Like a man with a swollen lip
Posted in Europe | By tim |
It does indeed! I wake up having been bitten by a hellish mosquito of some sort on the lip, temple and neck. My lip is swollen to three times its normal size and I look like some bloated elephant man and feel really stupid. I hope desperately that it will subside naturally but this doesn’t stop me feeling that I have suffered a near terminal lip-inflation. Unfortunately, I can imagine better places than Cluj to obtain medical treatment.
Outside, daylight does nothing for the hotel. The builders who have been bashing and crashing since 7.30am are doing something to the walls. They have made so much mess, it is difficult to see if they are actually demolishing the hotel around us, or just rendering the walls. Whatever, their plastering technique seems to rely heavily on slapping on as much as possible and then, when it’s dry, carving it back flat. Breakfast belies the chaos outside and is hot – omelette with salami and salad. Unfortunately, since coffee is scarce here, the drink is Ness Cafe (not Nescafe), a dreadful coffee substitute made from ‘vegetable extract’ of unknown origin and served thick and sweet.
We leave in search of the Medical library where Sally Woods, someone a friend of Chris’ knows and who may be able to help us find alternative accomodation, works. When we do find her office, she is away in Bucharest so we decide the hotel will have to do and return for a look around the town which is pretty in parts but full of terrible pollution. Our morning is spent searching for the best way to get our hands on some money. We settle for $150 dollars from my visa account and split the proceeds. The book tells us getting a cash advance on a credit card is nigh on impossible in Romania, so we feel triumphant to have proved them wrong. What we end up with is a huge wad of thick, dirty notes too big to fit in my wallet. We go out in search of food and find a place called the Brerarie which has an empty self-service restaurant serving congealed sausages in gravy, plus a simple restaurant. We choose the latter, but no sooner have we sat down than a fat, unshaven man in a black leather jacket comes over and joins us at our table. He speaks in slurred German which is what initially gains him our attention. After this, our meal goes downhill and with it our at first good impression of the Romanian people. He just won’t go away and can’t even translate the menu for us. The waitress seems unphased by our plight but we have to buy two cokes before we can easily make our excuses to leave. The man just keeps asking us to buy him schnapps. We move on to the Hotel-Melody where, apparently, by night residents can enjoy an erotic show, but which by day seems perfectly respectable. The chicken we try to order is ‘off’ so we order steak instead. It turns out to be very tasty and at £2.50 each, pretty cheap. The meal lifts our mood from the depressions of the morning and we resolve to spend the afternoon enjoying what Cluj can offer.

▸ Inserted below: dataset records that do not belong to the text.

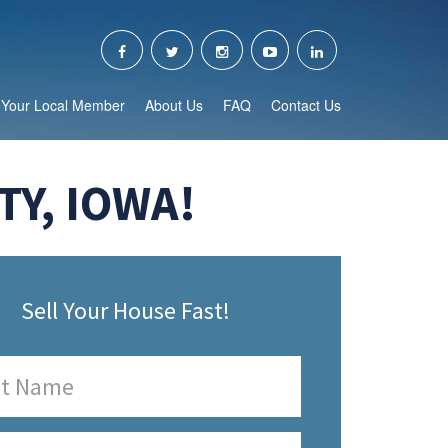
Your Local Member
About Us
FAQ
Contact Us
Y, IOWA!
Sell Your House Fast!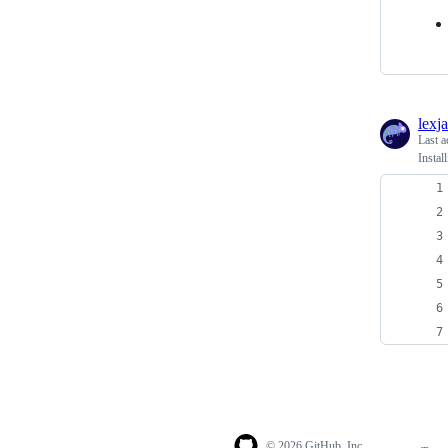
lexj
Last a
Insta
© 2026 GitHub, Inc.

We realise now that the guide books, which said we’d always be travellers rather than tourists in Romania, were right. There are very few Westerners here and the people seem very friendly towards us because of their curiosity. Disregarding the old lady and the drunkard, everyone has been eager to help us. In the banks and station office, there were always at least three people behind the counter helping us at once. Perhaps they have not yet learnt how to rip-off tourists. For now, it’s a refreshing change. We decide, however, that refreshing and interesting though it may be, we will curtail our stay here to two nights before heading off to Istanbul. The grass seems, from our current viewpoint at least, to be very definitely greener in Turkey. At the CFR train ticket booking office where we wait in a stuffy queue for twenty minutes, we are dealt with by a rather large lady who seems to have no idea what an Interrail ticket is. We enlist the help of a young Romanian behind us who speaks good English and eventually determine that all the couchettes have gone for tomorrow and it’s seats for us for the night. Good thing is they’ll cost 6p for both of us.

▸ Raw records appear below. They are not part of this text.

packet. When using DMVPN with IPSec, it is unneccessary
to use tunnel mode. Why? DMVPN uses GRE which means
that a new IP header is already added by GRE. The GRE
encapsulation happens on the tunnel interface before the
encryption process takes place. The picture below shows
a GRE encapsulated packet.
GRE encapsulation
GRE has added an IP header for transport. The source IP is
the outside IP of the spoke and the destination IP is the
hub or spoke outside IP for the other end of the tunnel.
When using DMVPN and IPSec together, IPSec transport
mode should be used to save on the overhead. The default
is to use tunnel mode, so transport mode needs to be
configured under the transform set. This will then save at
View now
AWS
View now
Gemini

We leave the smog and confusion of the city for the airy views of the Citadel, a monument on the top of a large hill overlooking the crowded streets. The city is far more impressive from up here but we laugh once more that we have in fact exhausted all of Cluj’s tourists attractions without visiting any and still have another night to spend here. On our return through the town to the hotel, I notice once more how strikingly different we are to all the locals. I stick out like a man with a super-inflated lip, or a moose on the cattle train to Minsk. Later in the self-service restaurant next to the hotel, where the food is actually quite good, we meet an American called Charles. If we are to believe his hints, his three months in Europe and five weeks in Cluj have been spent solely in the search for cheap women and erotic clubs. He is staying in some seedy hotel and plans to go to a club tonight where you pay $50 for ‘the whole night’. We consider him to be the worst possible kind of tourist and make our excuses as he slopes off in his spooky mac. An onerous journey to Istanbul lies ahead of us tomorrow and now all we need is sleep.